§ TASK DIRECTIONS: Write out the data again exactly, skipping every picture.

§ Version comparison data:
● ● ●

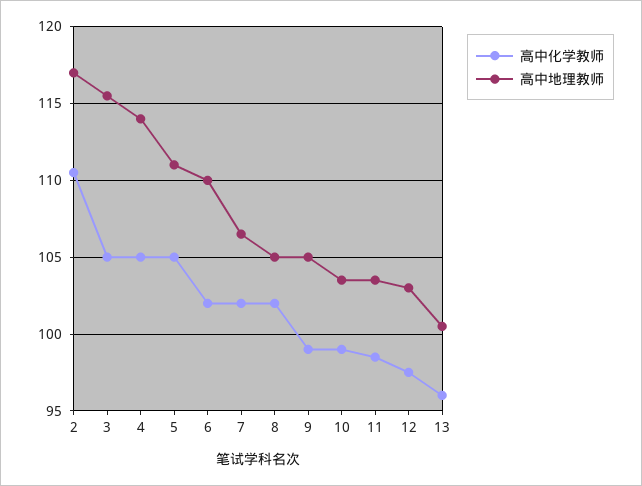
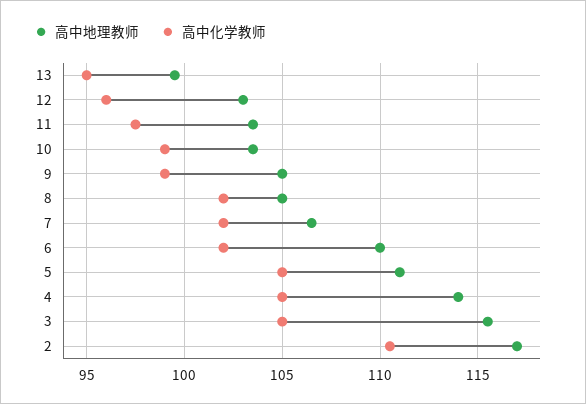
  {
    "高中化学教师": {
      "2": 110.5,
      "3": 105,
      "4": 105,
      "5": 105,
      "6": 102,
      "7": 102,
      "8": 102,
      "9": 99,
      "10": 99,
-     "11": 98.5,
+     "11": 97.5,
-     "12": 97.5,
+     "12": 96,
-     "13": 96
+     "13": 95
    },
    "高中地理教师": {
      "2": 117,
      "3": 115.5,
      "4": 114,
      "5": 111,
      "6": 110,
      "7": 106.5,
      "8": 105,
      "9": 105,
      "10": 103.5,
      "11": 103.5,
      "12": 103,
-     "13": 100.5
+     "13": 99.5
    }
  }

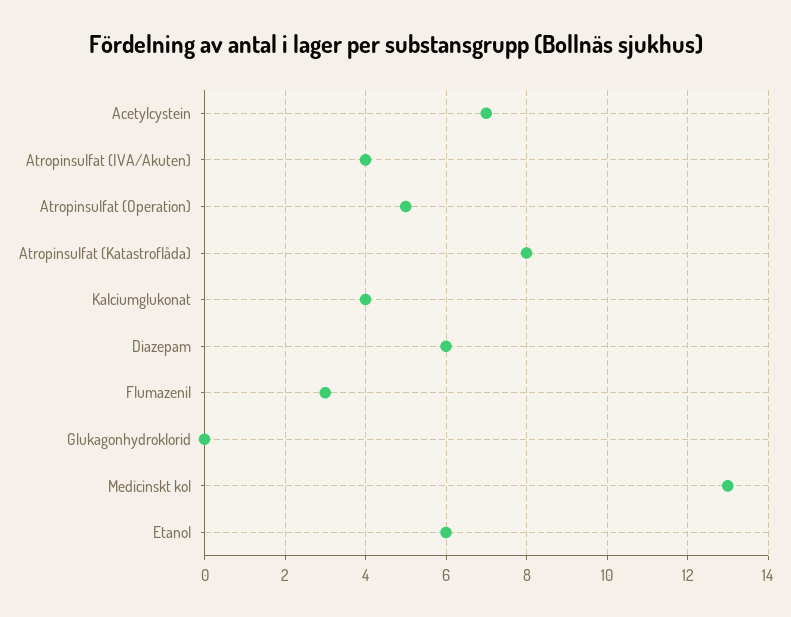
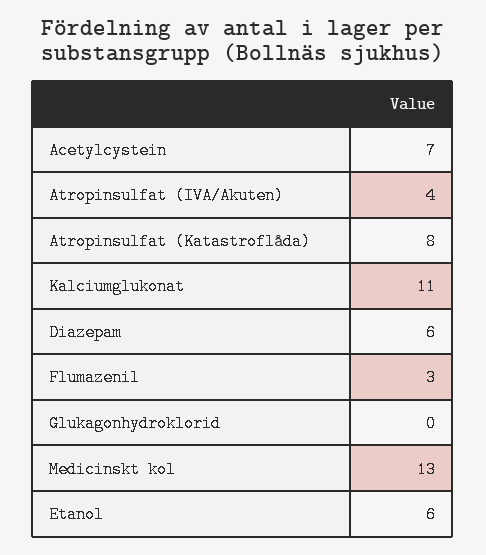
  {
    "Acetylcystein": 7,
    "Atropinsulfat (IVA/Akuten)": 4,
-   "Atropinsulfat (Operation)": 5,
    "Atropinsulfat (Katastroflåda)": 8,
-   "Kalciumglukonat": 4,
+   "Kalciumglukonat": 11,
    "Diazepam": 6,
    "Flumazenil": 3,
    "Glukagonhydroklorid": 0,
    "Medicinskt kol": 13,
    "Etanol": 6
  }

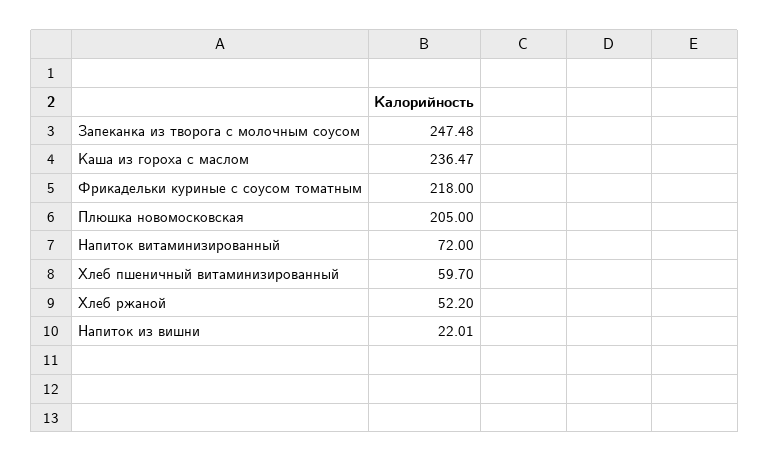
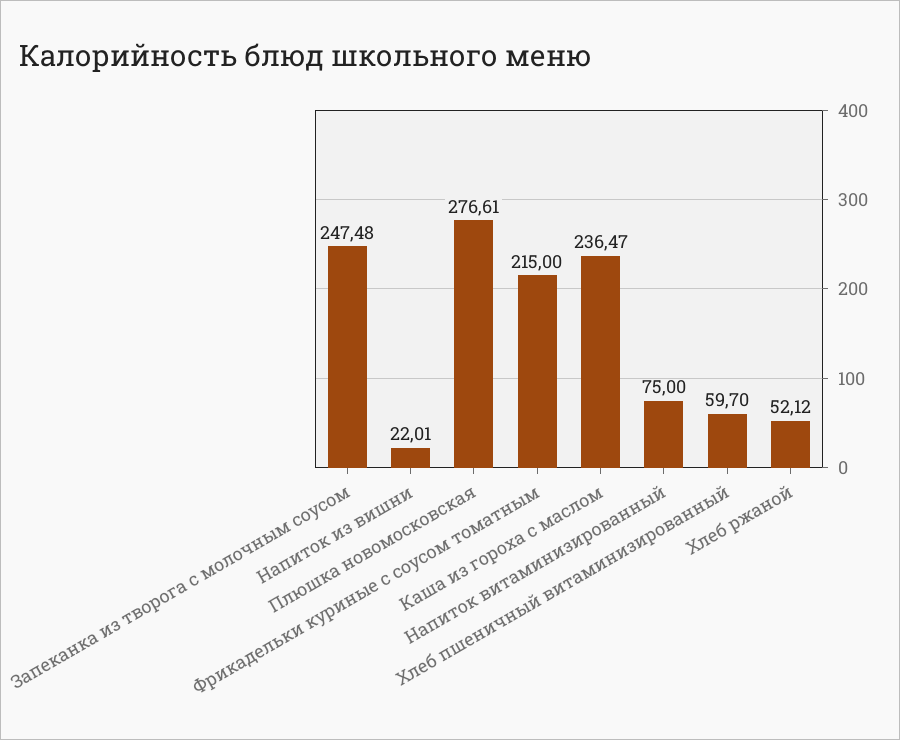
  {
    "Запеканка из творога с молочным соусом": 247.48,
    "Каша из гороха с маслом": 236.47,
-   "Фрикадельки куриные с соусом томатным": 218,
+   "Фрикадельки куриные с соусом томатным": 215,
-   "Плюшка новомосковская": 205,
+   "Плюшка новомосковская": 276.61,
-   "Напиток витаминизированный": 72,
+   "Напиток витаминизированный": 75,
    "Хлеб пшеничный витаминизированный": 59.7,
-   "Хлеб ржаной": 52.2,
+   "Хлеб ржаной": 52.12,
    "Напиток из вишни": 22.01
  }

● ● ●

§ REPLY:
  {
    "高中化学教师": {
      "2": 110.5,
      "3": 105,
      "4": 105,
      "5": 105,
      "6": 102,
      "7": 102,
      "8": 102,
      "9": 99,
      "10": 99,
-     "11": 98.5,
+     "11": 97.5,
-     "12": 97.5,
+     "12": 96,
-     "13": 96
+     "13": 95
    },
    "高中地理教师": {
      "2": 117,
      "3": 115.5,
      "4": 114,
      "5": 111,
      "6": 110,
      "7": 106.5,
      "8": 105,
      "9": 105,
      "10": 103.5,
      "11": 103.5,
      "12": 103,
-     "13": 100.5
+     "13": 99.5
    }
  }

  {
    "Acetylcystein": 7,
    "Atropinsulfat (IVA/Akuten)": 4,
-   "Atropinsulfat (Operation)": 5,
    "Atropinsulfat (Katastroflåda)": 8,
-   "Kalciumglukonat": 4,
+   "Kalciumglukonat": 11,
    "Diazepam": 6,
    "Flumazenil": 3,
    "Glukagonhydroklorid": 0,
    "Medicinskt kol": 13,
    "Etanol": 6
  }

  {
    "Запеканка из творога с молочным соусом": 247.48,
    "Каша из гороха с маслом": 236.47,
-   "Фрикадельки куриные с соусом томатным": 218,
+   "Фрикадельки куриные с соусом томатным": 215,
-   "Плюшка новомосковская": 205,
+   "Плюшка новомосковская": 276.61,
-   "Напиток витаминизированный": 72,
+   "Напиток витаминизированный": 75,
    "Хлеб пшеничный витаминизированный": 59.7,
-   "Хлеб ржаной": 52.2,
+   "Хлеб ржаной": 52.12,
    "Напиток из вишни": 22.01
  }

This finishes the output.